(What needs to be done):
Please show each line of the material below that contains the string "中日ドラゴンズ".

Saved dataset items:
-- Opening Marker --
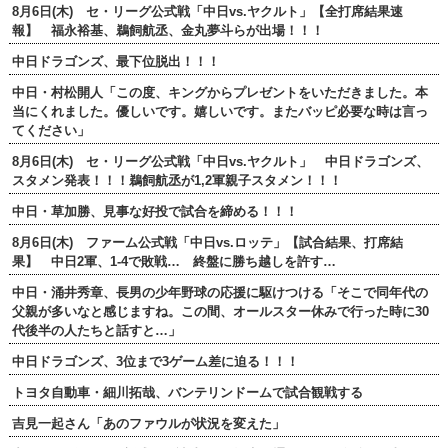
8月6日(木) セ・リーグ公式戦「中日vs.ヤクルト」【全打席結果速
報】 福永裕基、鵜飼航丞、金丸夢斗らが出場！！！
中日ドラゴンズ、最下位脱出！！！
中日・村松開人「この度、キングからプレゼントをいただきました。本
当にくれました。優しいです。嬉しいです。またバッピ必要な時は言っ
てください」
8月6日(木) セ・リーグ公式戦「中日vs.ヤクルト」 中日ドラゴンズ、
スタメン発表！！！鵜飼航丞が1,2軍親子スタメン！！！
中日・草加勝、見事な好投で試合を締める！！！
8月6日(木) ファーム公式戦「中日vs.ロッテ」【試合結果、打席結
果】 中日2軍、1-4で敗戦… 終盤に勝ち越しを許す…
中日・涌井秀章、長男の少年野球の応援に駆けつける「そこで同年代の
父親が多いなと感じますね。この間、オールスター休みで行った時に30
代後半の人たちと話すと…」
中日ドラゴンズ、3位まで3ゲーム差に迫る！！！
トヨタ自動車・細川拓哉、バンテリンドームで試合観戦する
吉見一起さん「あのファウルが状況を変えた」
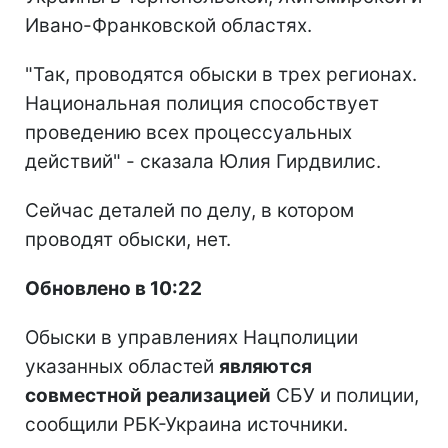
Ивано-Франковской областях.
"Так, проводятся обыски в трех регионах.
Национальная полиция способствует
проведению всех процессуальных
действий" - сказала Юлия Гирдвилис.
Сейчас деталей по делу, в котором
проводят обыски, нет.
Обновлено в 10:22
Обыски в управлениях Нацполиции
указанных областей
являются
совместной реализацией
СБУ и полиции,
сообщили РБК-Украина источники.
-- Closing Marker --
(Answer to this exercise):
中日ドラゴンズ、最下位脱出！！！
8月6日(木) セ・リーグ公式戦「中日vs.ヤクルト」 中日ドラゴンズ、
中日ドラゴンズ、3位まで3ゲーム差に迫る！！！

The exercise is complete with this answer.